Conakry, 25 mars 2026 – Devant les conseillers du Conseil National de la Transition (CNT), le Premier ministre Amadou Oury Bah a présenté la déclaration de politique générale du gouvernement. Après avoir abordé les réformes institutionnelles, il a consacré une large partie de son discours aux questions économiques, énergétiques, sanitaires et éducatives.
Des avancées économiques notables
Le chef du gouvernement a mis en lumière l’augmentation significative des recettes publiques, passées de 18 859 milliards de francs guinéens en 2020 à 45 000 milliards en 2025, soit une progression de 139 %. La digitalisation des régies financières et la mise en place du Fichier Unique de Gestion Administrative et de la Solde ont permis de réaliser plus de 246 milliards de francs guinéens d’économies. Ces mesures, selon lui, renforcent la discipline budgétaire et la crédibilité macroéconomique de l’État.

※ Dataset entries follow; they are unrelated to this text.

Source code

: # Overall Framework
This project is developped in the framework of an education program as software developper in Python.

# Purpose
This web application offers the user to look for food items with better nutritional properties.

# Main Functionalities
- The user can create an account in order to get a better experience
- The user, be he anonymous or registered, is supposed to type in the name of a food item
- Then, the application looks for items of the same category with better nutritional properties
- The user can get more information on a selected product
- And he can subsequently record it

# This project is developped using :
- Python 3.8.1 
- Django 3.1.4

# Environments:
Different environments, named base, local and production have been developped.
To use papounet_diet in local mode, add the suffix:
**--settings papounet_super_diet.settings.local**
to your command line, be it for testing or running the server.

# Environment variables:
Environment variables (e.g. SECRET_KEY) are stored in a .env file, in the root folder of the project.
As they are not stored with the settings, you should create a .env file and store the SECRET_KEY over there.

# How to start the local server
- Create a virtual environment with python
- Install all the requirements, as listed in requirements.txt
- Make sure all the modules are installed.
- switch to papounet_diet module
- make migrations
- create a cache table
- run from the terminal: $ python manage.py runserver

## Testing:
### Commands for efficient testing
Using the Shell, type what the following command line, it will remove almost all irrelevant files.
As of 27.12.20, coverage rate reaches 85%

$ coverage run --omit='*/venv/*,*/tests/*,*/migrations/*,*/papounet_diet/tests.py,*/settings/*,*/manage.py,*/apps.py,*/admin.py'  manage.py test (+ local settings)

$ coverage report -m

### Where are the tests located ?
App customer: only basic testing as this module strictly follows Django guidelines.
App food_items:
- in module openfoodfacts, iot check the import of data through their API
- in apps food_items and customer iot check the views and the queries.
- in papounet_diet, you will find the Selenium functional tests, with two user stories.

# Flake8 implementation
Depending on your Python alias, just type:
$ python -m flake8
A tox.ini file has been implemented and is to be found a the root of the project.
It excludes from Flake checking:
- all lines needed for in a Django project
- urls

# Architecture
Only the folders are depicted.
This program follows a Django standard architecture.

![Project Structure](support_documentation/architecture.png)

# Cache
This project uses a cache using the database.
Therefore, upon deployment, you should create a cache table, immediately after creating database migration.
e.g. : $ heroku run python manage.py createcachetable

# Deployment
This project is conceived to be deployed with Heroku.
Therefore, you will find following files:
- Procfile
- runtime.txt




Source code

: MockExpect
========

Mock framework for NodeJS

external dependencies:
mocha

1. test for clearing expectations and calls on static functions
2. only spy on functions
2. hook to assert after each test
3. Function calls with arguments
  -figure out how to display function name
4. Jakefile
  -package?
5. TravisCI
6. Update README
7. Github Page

L’énergie solaire au cœur des préoccupations
Concernant le secteur énergétique, Amadou Oury Bah a exprimé son inquiétude face au retard des projets solaires censés réduire la dépendance aux énergies fossiles. « Cela ne répond pas à l’urgence nationale », a-t-il déploré, appelant à une accélération des projets majeurs d’intérêt vital.


Santé : des progrès salués
Sur le plan sanitaire, le Premier ministre a rappelé que la communauté internationale reconnaît les performances de la Guinée, notamment l’élévation du taux de vaccination, la baisse de la mortalité et l’amélioration des équipements médicaux. Il a également insisté sur la construction de centres de santé le long des corridors stratégiques, afin de pallier l’absence d’hôpitaux dans certaines zones reculées.
Éducation : un système en consolidation
Le Premier ministre s’est félicité des avancées enregistrées dans le domaine de l’éducation. Il a assuré que le gouvernement poursuivra ses efforts pour pérenniser les acquis et améliorer les conditions d’apprentissage des élèves et étudiants.

Le CNT plaide pour des institutions fortes
De son côté, le président du CNT, Dr Dansa Kourouma, a insisté sur la nécessité pour les institutions républicaines de disposer de sièges propres et dignes. « Parmi douze institutions, seule la Cour suprême possède son siège », a-t-il regretté, appelant à mettre fin aux locations et à construire des infrastructures adaptées à Koloma et à Conakry.